Et puis, on a encore besoin de principes. Ces lignes rouges qui évitent de se poser une question complexe au moment où on y est confronté. Parce que sur le coup on trouve toujours une bonne raison de déroger. « Est-ce qu’il ne faut pas quand même accepter ce petit pas, même si l’ensemble nous fait régresser ? » « Le FN oui je sais, mais quand même, on ne va pas voter pour cet utra libéral là » « Finalement cet amendement du FN à la Région, sur le fond il est pas si mal, non ? »… Non. Parce qu’il n’est pas dissociable du projet politique qui le sous-tend, que l’intention fait toute la différence et que ça doit rentrer en ligne de compte, parce qu’on n’est pas hors-sol : ni dans l’isoloir, ni à la Région. Marine le Pen aka la façade n’est pas dissociable des arrières-boutiques de la fachosphère et des anciens du Gud qui en dirigent le financement et la ligne. Ni des groupes violents de Lyon qui mettent le feu à des librairies3 et organisent des ratonnades de nuit en laissant des compagnons à nous sur le trottoir ou à l’hosto. En politique on ne peut pas saucissonner, ni se permettre d’errer. Les principes sont là pour nous en garder.

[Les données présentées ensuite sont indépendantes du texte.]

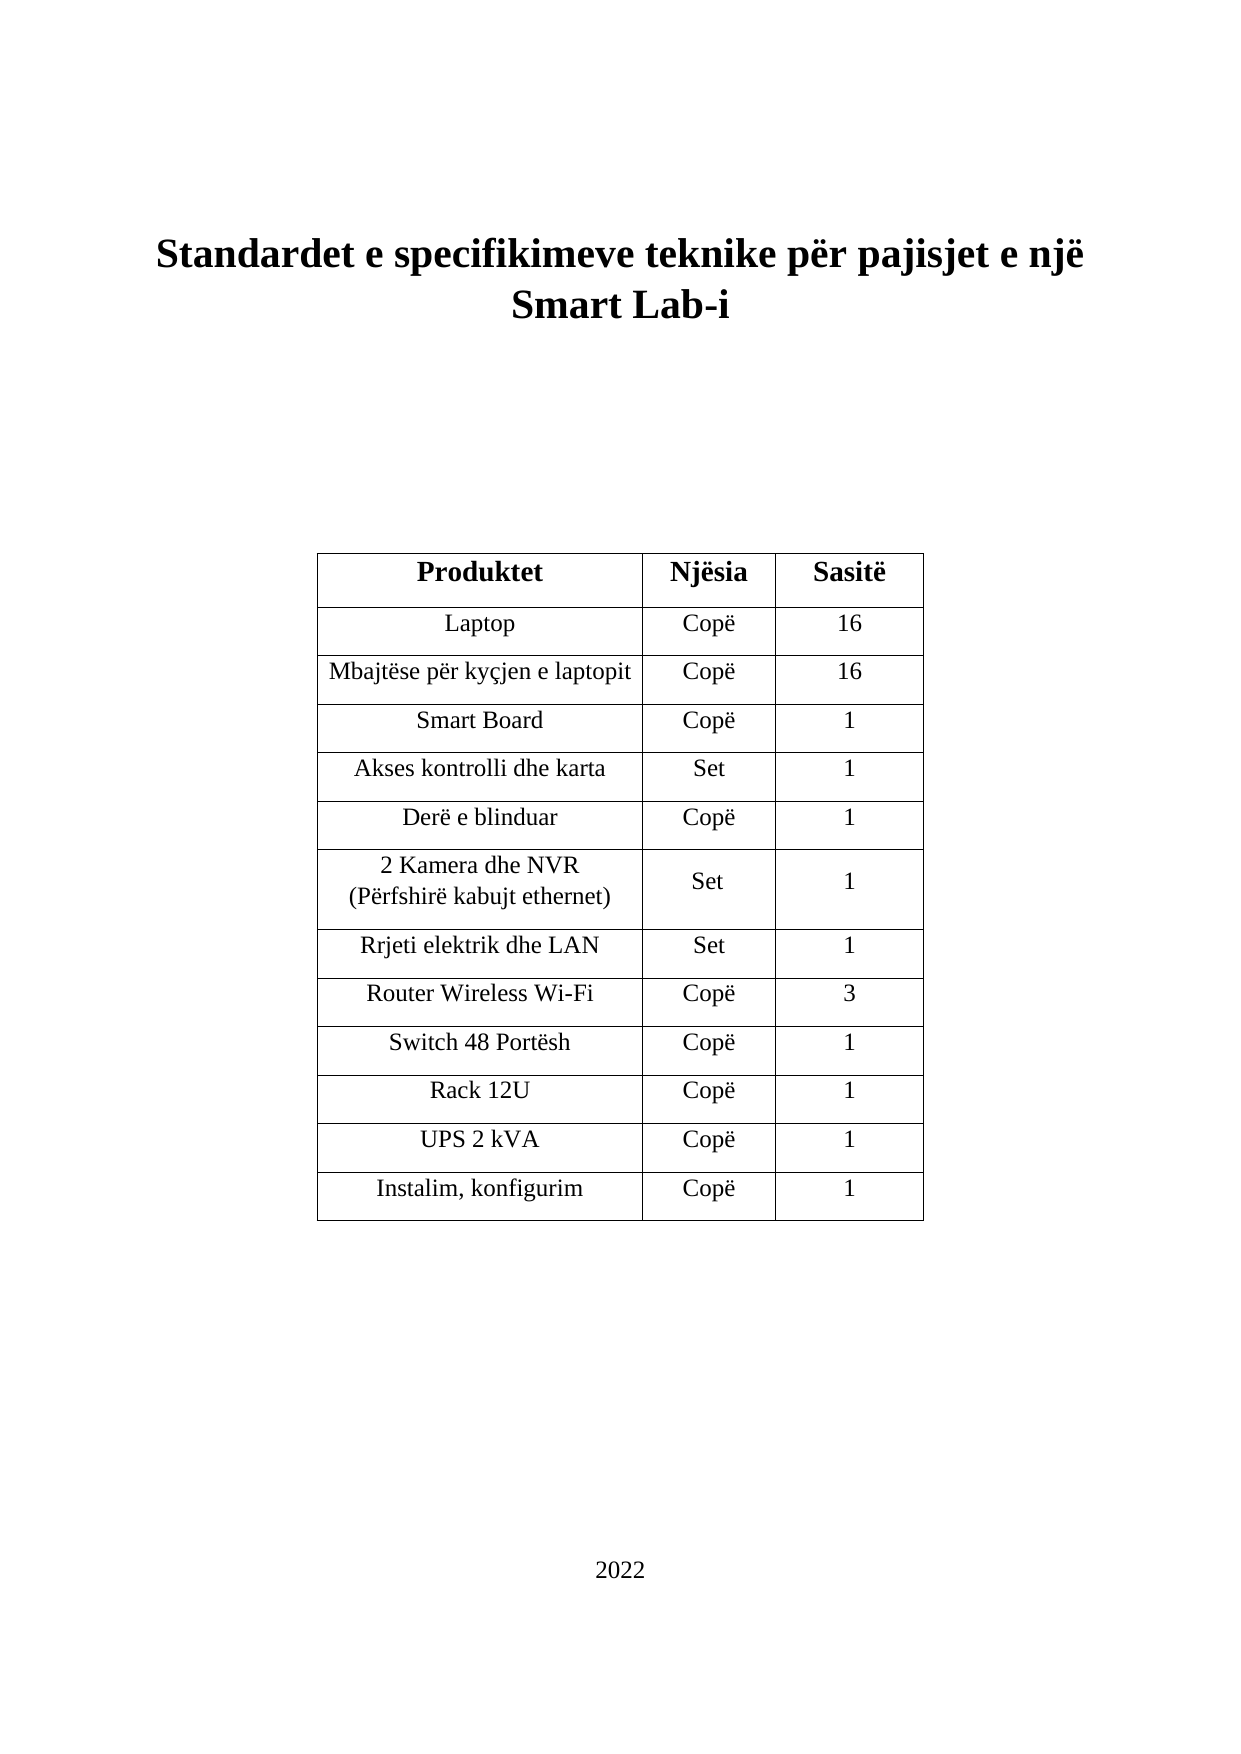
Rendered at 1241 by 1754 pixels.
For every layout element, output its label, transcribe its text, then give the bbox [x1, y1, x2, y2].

table_cell Akses kontrolli dhe karta [318, 753, 642, 801]
table_cell 1 [776, 753, 923, 801]
table_cell Smart Board [318, 705, 642, 752]
table_cell Copë [643, 1173, 775, 1220]
table_cell 1 [776, 802, 923, 849]
table_cell 1 [776, 1027, 923, 1074]
text 2022 [150, 1555, 1090, 1584]
table_cell Laptop [318, 608, 642, 655]
table_cell 1 [776, 850, 923, 929]
table_cell Rrjeti elektrik dhe LAN [318, 930, 642, 977]
table_cell 16 [776, 656, 923, 704]
table_header Njësia [643, 554, 775, 607]
text Standardet e specifikimeve teknike për pajisjet e një Smart Lab-i [150, 228, 1090, 328]
table_cell 1 [776, 1124, 923, 1172]
table_cell Copë [643, 802, 775, 849]
table_cell Mbajtëse për kyçjen e laptopit [318, 656, 642, 704]
table_cell Instalim, konfigurim [318, 1173, 642, 1220]
table_cell 2 Kamera dhe NVR (Përfshirë kabujt ethernet) [318, 850, 642, 929]
table_cell Set [643, 930, 775, 977]
table_cell Copë [643, 1076, 775, 1123]
table_cell Rack 12U [318, 1076, 642, 1123]
table_cell Copë [643, 705, 775, 752]
table_cell Copë [643, 656, 775, 704]
table_cell Switch 48 Portësh [318, 1027, 642, 1074]
table_cell 16 [776, 608, 923, 655]
table_header Produktet [318, 554, 642, 607]
table_cell 1 [776, 930, 923, 977]
table_cell Copë [643, 979, 775, 1026]
table_cell Copë [643, 1027, 775, 1074]
table_cell Set [643, 753, 775, 801]
table_header Sasitë [776, 554, 923, 607]
table_cell Copë [643, 1124, 775, 1172]
table_cell 1 [776, 705, 923, 752]
table_cell 1 [776, 1076, 923, 1123]
table_cell Set [643, 850, 775, 929]
table_cell Derë e blinduar [318, 802, 642, 849]
table_cell UPS 2 kVA [318, 1124, 642, 1172]
table_cell Router Wireless Wi-Fi [318, 979, 642, 1026]
table_cell 1 [776, 1173, 923, 1220]
table_cell 3 [776, 979, 923, 1026]
table_cell Copë [643, 608, 775, 655]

Las, les élections rendent fou.

Et ce n’est pas fini. Parce qu’aux législatives, tout va recommencer. La possibilité de victoires et de contre-pouvoir, certes, mais aussi les histoires de négociations, de division, les injonctions, les triangulaires et le risque FN. Et franchement j’aimerais bien que ça se passe différemment. Dans mon coin, la France Insoumise est arrivée en tête, on a une chance historique de battre Hervé Mariton et d’avoir un député aussi beau que la circo, Didier Thévenieau. Didier fait partie des personnes avec qui je partage mes combats politiques depuis des années. C’est un compagnon de route et un ami auquel ma confiance et ma loyauté sont acquises, car fondées et expérimentées. Pour moi ces législatives sont autant question de victoire future que de dignité du présent : nous n’avons cessé avec Didier de combattre les volontés d’hégémonie et de sectarisme, nous avons toujours privilégié l’intérêt général, quitte parfois à nous mettre en retrait ou en difficulté. Je ne peux croire que cela ne finira pas un jour par être reconnu, et je ne me résigne pas à ce qu’on laisse passer cette opportunité, enfin, après tant d’années à labourer le terrain, d’en voir les graines germer. S’il existe un petit dieu des justes de la politique, c’est le moment de te manifester.

Retrouvons un peu de décence. Un peu d’élégance… En écho au chaos et au vacarme, je rêve de me réfugier dans la puissance curative du silence, de la nature et de la littérature. J’aspire de toutes mes forces au temps de l’Otium, mais d’abord les législatives : je vais y mettre toute la rage de ma dignité, comme on s’agrippe à une bouée pour ne pas se noyer. Pour ne pas finir misanthrope. Pour pouvoir me dire que je m’étais trompée.